De las cosas más bellas y fuertes que nos ha dicho el Papa
Benedicto en su encíclica sobre la Esperanza refiere a esto. La esperanza
cristiana no es un vago suspiro por promesas que confiamos se cumplirán muy al
final. La esperanza cristiana nos instala con vigorosa firmeza sobre la roca
del ya iniciado cumplimiento. Por eso nuestra sobria alegría es tan recia como
auténtica. No es la inquieta y vacua carcajada posmoderna ante la insoportable
levedad del ser; es la serena sonrisa ante la insobornable densidad del Ser y
Ser Eterno, en Quien vivimos, nos movemos y existimos.

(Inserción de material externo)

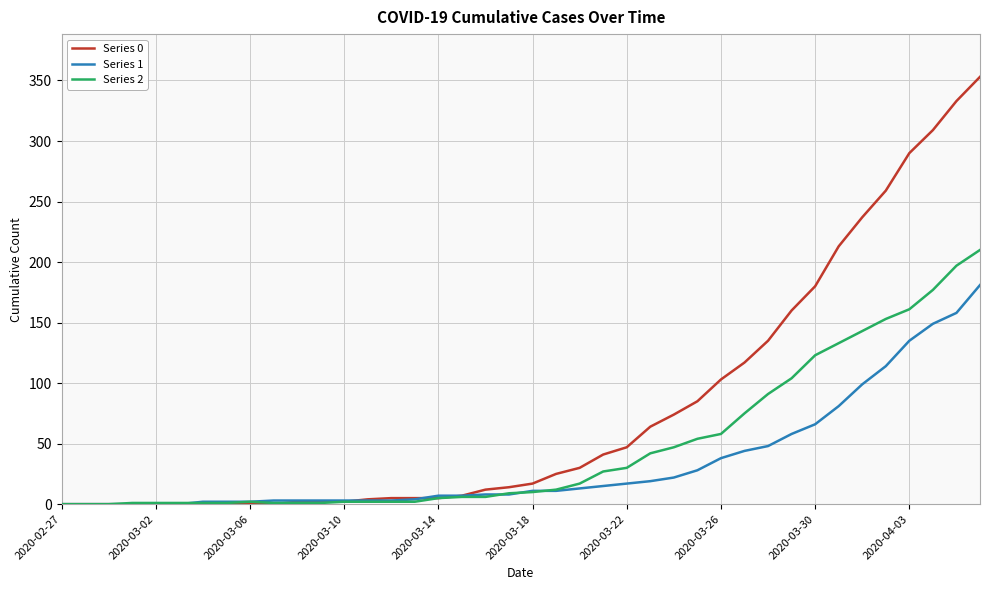

What are all the series names shown in the legend?

Series 0, Series 1, Series 2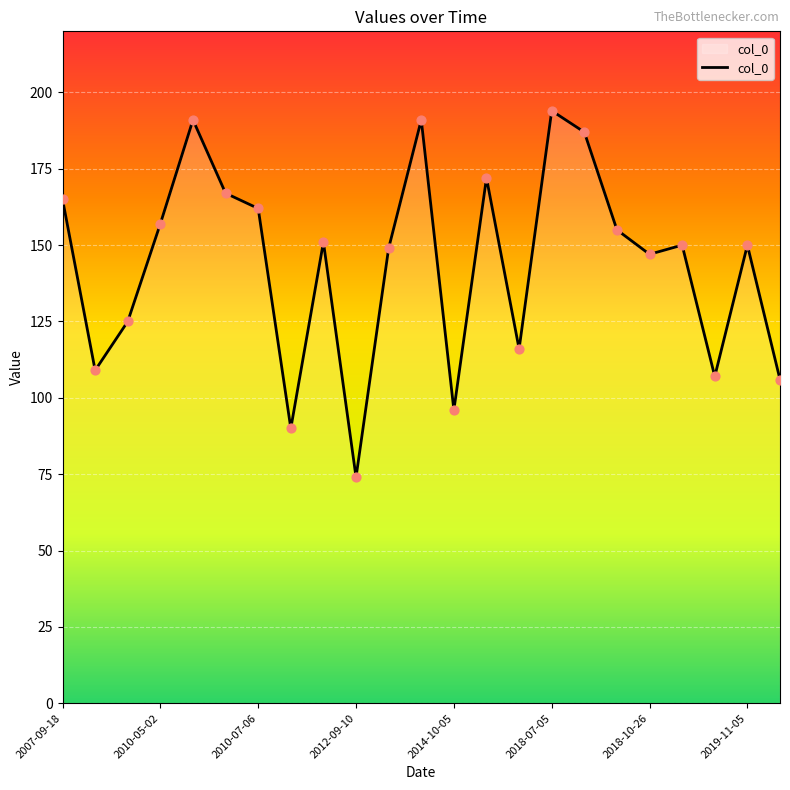

What is the smallest value displayed?

74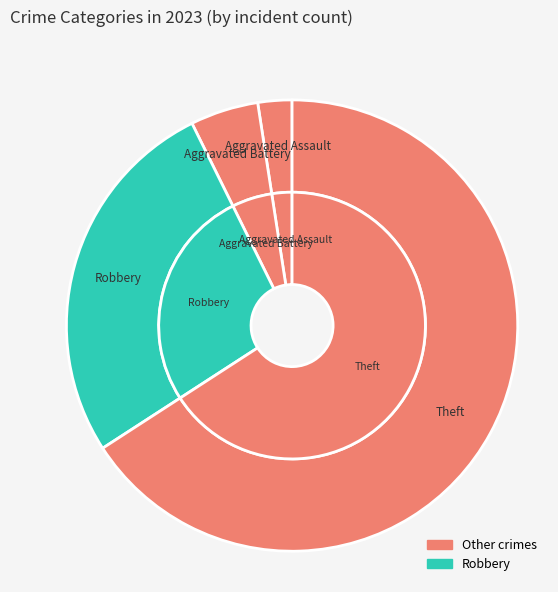

Which category accounts for the majority?

Theft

Y remata el Pontífice: “Por
la fe, de manera incipiente, podríamos decir «en germen» ya están presentes en
nosotros las realidades que se esperan: el Todo, la Vida verdadera.” (SS
7).
Sólo nos es posible abrirnos a la buena novedad (Evangelio) de
cada año desde el presupuesto de tratarse de un feliz e inequívoco Don de Dios.
Ante la terna “feliz-año-nuevo” el mundo considera el último término como
presupuesto o dato fáctico, y el primero, como posible y deseo. Nuestra fe
debería animarse con un simple enroque: que este año feliz sea en verdad nuevo
para ti. Y a la luz de la Navidad, gritar desde las terrazas de este mundo
triste y desanimado: les anuncio una gran alegría, hoy les ha nacido un año
feliz: vayan y vean y gusten su Novedad".